Once we got to early autumn, the emphasis shifted to vaccine conspiracies – claims that they hadn’t been tested properly; that they too didn’t work; that a vaccine had been available early in the pandemic but was withheld; that they contain secret microchips; that they affect fertility.
Equally insidious were theories that came with a veneer of scientific or political authority. The widely debunked Great Barrington Declaration advocated achieving herd immunity by allowing the virus to spread while carrying out “focussed protection” of those most at risk. Aside from the obvious likelihood of health services being overwhelmed, it took no account of people becoming infected more than once or of long Covid symptoms, and did not advocate any form of social distancing.
A widely circulated video of a former Zambian vice-president stressed that the country’s inhabitants should not be injected with anything produced by Russians or Americans without rigorous Zambian testing. Perhaps he should have concentrated his fire on the country’s health minister who was sacked shortly afterwards for distributing leaking condoms and other sub-standard medical supplies.
Most people drawn to conspiracy theories tend to have lower educational attainment, and are very unlikely to read peer-reviewed rebuttals of this pernicious disinformation. They are much more likely to follow videos that act as gateway drugs to other conspiracy theories, guided by algorithms. This despite the obvious incompatibility of many of these theories with each other.

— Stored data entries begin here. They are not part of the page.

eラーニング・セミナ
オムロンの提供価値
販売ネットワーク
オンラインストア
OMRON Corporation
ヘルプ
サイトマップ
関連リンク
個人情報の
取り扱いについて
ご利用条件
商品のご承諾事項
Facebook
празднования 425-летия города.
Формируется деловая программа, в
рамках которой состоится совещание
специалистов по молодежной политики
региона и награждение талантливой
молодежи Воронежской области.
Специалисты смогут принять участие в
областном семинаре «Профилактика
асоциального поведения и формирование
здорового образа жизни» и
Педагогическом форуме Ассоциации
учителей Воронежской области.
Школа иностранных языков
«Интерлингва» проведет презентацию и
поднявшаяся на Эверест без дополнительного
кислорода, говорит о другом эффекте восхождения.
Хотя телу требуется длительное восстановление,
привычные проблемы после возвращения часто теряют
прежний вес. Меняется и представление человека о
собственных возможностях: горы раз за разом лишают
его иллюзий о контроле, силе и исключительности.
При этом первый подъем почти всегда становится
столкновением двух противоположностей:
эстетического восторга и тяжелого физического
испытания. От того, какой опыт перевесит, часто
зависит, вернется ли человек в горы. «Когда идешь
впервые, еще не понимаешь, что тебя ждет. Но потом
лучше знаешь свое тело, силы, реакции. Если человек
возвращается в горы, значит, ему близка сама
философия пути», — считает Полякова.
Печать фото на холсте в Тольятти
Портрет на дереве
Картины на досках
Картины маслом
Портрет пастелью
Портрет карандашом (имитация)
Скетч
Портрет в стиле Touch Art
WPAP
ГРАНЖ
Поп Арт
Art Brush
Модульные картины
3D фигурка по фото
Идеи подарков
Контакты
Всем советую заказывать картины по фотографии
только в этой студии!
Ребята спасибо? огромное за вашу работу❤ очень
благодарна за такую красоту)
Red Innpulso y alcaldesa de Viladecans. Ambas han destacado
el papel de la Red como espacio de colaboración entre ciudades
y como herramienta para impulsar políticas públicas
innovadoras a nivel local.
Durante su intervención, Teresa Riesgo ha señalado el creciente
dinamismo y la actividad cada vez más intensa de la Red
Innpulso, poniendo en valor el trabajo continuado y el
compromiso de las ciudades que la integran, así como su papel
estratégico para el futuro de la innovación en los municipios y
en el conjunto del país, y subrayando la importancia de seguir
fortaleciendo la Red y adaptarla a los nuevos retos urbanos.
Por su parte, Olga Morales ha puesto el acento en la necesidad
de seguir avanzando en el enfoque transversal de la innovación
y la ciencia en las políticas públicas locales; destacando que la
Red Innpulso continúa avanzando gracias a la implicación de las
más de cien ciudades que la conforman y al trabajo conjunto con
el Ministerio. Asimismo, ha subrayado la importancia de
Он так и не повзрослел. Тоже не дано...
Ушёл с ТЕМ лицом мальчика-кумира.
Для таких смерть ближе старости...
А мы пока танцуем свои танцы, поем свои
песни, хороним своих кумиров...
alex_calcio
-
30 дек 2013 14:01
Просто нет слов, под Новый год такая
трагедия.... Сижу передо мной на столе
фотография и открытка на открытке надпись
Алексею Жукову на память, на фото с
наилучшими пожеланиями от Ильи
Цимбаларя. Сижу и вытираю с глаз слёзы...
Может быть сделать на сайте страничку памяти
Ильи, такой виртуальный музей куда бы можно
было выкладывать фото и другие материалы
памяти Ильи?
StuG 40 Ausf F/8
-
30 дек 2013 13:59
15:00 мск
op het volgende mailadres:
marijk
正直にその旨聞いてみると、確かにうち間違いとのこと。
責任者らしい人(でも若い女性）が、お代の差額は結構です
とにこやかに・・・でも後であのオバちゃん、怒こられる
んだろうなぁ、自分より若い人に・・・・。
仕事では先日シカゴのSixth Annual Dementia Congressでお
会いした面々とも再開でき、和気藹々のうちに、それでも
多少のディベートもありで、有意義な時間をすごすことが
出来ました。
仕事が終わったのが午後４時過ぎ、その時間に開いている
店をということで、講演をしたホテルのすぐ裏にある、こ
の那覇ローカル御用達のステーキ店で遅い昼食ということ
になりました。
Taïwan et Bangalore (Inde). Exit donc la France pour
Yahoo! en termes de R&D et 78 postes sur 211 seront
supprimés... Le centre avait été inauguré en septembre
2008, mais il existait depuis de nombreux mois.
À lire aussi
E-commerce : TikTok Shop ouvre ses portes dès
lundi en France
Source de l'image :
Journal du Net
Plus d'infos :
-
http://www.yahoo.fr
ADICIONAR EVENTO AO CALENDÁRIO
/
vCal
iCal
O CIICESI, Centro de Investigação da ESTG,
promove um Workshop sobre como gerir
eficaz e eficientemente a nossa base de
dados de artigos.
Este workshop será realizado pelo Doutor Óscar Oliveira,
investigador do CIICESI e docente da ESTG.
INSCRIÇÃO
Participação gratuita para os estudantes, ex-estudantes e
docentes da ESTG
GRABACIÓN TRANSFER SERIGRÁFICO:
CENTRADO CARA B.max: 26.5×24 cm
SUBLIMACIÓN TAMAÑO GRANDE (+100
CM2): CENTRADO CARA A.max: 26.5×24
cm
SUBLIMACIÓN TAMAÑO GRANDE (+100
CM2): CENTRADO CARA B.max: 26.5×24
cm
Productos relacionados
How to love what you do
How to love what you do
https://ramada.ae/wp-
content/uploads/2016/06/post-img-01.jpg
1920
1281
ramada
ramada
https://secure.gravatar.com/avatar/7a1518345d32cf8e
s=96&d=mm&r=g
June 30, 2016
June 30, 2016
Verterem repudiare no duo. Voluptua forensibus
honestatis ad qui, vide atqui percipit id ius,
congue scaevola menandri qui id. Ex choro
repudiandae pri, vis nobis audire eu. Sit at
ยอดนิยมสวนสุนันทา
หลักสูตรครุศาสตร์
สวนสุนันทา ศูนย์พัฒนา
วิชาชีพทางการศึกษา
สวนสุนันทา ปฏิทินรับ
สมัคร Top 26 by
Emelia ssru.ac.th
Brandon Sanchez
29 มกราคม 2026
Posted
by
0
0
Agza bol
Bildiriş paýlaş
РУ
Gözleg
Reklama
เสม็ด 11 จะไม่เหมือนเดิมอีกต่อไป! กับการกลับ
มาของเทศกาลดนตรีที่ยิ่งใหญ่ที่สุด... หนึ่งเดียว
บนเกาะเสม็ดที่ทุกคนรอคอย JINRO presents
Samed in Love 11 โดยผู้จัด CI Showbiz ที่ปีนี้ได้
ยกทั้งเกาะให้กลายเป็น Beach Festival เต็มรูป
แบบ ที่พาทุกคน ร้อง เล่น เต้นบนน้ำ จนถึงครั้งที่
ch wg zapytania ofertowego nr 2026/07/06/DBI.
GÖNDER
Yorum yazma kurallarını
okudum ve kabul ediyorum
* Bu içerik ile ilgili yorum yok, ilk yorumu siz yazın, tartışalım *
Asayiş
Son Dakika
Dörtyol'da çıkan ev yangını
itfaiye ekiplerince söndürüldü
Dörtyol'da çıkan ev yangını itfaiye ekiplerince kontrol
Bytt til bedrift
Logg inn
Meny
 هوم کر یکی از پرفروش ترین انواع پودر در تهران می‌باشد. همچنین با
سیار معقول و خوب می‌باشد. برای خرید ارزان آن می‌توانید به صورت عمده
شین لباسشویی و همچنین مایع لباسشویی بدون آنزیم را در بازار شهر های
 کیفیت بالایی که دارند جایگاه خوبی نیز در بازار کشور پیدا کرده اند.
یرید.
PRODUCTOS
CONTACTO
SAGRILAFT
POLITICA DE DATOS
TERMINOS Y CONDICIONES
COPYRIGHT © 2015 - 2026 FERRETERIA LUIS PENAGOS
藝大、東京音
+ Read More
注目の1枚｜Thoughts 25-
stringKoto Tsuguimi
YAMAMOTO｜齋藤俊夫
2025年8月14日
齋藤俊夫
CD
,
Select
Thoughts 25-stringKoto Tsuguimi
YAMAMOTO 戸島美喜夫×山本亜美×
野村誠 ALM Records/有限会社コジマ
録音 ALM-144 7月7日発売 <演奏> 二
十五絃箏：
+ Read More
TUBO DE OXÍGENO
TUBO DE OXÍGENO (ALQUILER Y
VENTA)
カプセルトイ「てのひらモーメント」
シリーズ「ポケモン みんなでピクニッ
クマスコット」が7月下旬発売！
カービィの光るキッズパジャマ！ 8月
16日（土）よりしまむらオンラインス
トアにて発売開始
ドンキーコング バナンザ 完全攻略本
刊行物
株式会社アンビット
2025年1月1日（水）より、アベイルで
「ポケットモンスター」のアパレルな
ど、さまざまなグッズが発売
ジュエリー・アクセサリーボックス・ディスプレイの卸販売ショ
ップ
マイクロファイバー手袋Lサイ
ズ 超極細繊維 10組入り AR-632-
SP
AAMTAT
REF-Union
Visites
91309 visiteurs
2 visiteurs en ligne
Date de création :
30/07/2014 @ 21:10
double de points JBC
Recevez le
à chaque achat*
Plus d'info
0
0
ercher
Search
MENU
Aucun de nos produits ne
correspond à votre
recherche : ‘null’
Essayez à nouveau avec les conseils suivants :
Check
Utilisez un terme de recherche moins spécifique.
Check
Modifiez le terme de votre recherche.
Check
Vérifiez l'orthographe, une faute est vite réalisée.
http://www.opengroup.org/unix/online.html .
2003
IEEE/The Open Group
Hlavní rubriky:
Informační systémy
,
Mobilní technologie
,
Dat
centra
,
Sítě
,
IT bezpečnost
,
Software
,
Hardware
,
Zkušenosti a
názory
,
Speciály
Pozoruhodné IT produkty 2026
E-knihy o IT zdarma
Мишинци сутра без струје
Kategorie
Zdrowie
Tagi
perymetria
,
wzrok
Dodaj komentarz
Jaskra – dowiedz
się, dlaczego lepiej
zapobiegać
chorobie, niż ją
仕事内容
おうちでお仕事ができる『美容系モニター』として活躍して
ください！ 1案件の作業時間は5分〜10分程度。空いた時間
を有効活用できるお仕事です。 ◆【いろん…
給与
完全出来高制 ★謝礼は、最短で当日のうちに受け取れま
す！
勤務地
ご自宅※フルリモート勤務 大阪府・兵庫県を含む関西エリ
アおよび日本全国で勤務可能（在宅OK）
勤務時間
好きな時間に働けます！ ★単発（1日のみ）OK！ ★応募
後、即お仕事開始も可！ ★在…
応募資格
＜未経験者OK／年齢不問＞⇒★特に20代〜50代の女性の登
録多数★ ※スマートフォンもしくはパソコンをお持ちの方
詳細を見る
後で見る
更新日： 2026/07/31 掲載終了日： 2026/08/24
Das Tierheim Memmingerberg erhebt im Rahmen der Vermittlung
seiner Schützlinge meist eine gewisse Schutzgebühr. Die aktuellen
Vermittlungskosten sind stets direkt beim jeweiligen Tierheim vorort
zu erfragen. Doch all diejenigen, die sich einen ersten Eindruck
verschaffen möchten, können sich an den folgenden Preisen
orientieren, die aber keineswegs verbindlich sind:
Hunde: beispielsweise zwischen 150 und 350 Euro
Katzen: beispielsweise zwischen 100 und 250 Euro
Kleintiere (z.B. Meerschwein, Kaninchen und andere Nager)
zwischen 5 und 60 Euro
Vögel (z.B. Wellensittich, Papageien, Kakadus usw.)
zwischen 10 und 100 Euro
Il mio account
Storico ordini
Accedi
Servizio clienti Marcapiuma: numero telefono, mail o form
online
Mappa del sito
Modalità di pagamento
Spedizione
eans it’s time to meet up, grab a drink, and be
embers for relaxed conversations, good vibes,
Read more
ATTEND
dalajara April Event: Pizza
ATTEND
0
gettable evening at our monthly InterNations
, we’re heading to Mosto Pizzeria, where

So what is the relationship between Covid and anti-vaxxer conspiracy theories and politics? Clearly, not all anti-vaxxers and anti-lockdown activists come from the right. Piers Corbyn is a former Labour councillor and member of the International Marxist Group. David Icke, despite being as mad as a bag of ferrets and dabbling in anti-semitism, is not obviously on the right. Covid-scepticism has been noted among some Evangelical churches and North London’s ultra-Orthodox Jewish community.
But have no doubt that the main driver has been the Trump-supporting Covid-scepticism-on-steroids alt-right in the United States. Not only the triumphant non-distanced mask-free rallies, but the QAnon-fuelled white supremacist fantasies of Trump battling a satanic paedo deep state. And it’s not hard to see why. While much of this nonsense plays on irrational fears, its other defining feature is an indifference to the death toll and a lack of any positive policies to contain the pandemic. It’s not difficult to see why small statists who believe that a fully funded health service would create a dictatorship would passively let the pandemic run its course.
What a tragic irony that views embraced by white supremacists have found an echo in some of Britain’s most vulnerable ethnic minority communities, where death rates have been up to four times higher than their white counterparts. A degree of vaccine hesitancy entirely understandable in BAME communities. They have encountered racism in the NHS both as patients and workers, inequalities in treatment and health outcomes and the hostile environment, all of it within the wider context of the Windrush scandal, Grenfell Tower and Black Lives Matter. Black women are four times and Asian women twice as likely as white women to die in pregnancy and childbirth.
An analysis of staff at the University Hospitals of Leicester NHS Trust published in mid-February showed that only 58.5% of South Asian staff and 36.8% of black staff had received the vaccine compared to 70.9% of white staff. Vaccine hesitancy among BAME communities should be tackled with tact, persuasion and empathy. The spreading of misinformation by NHS staff to patients should be treated as a serious disciplinary offence. It is impractical to make vaccination compulsory. But we cannot be neutral in the biggest global health crisis for a century in the struggle between science for the public good and the snake oil conspiricists.